INSTRUCTIONS FOR THE TASK: Using "down" as the search string, find the matching lines below and copy them.

Start of DATA EXCERPT

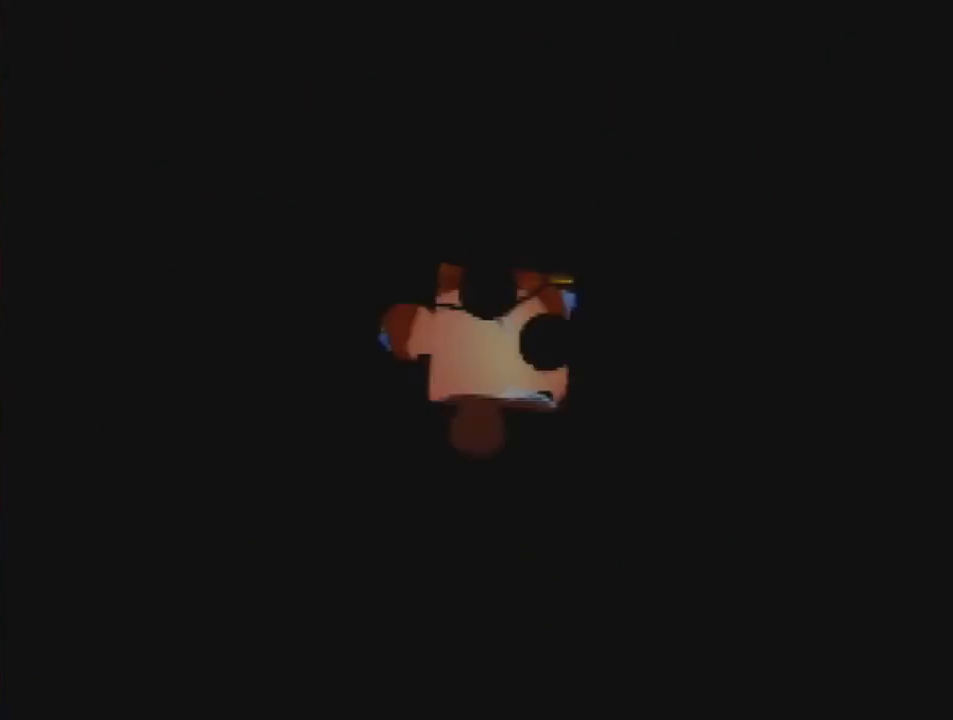
{"buttons": ["Z"], "left_stick": "up", "events": [[67, "A", "down"], [133, "A", "up"], [267, "A", "down"], [333, "A", "up"], [433, "A", "down"], [500, "A", "up"]]}
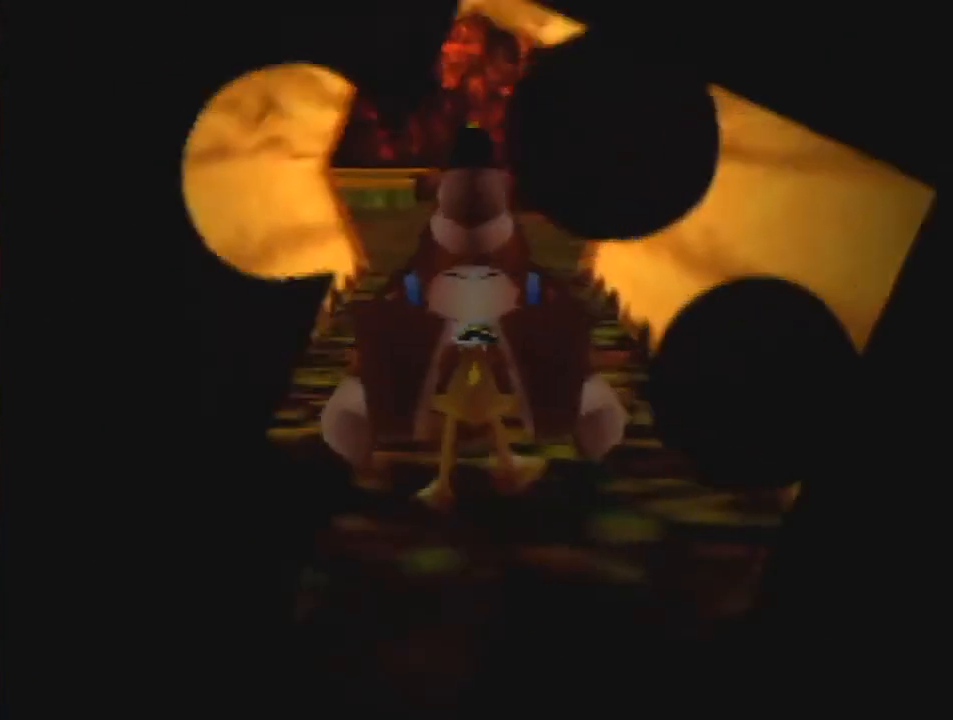
{"buttons": ["Z"], "left_stick": "up", "events": [[100, "A", "down"], [167, "A", "up"], [467, "A", "down"], [500, "A", "up"]]}
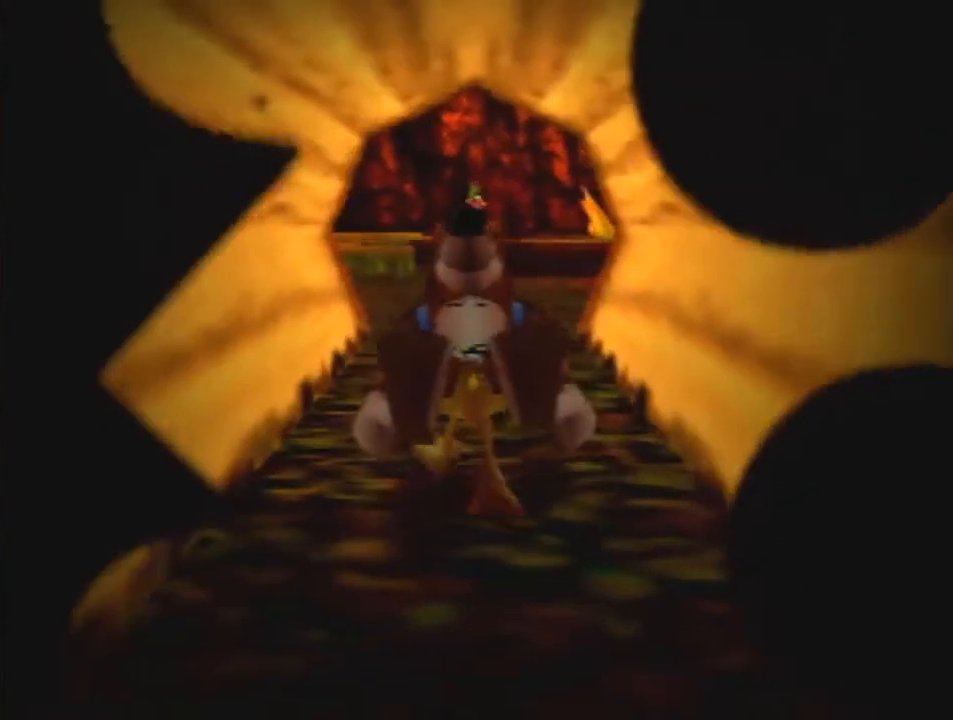
{"buttons": ["Z"], "left_stick": "up", "events": []}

End of DATA EXCERPT

SOLUTION TO THIS EXERCISE:
{"buttons": ["Z"], "left_stick": "up", "events": [[67, "A", "down"], [133, "A", "up"], [267, "A", "down"], [333, "A", "up"], [433, "A", "down"], [500, "A", "up"]]}
{"buttons": ["Z"], "left_stick": "up", "events": [[100, "A", "down"], [167, "A", "up"], [467, "A", "down"], [500, "A", "up"]]}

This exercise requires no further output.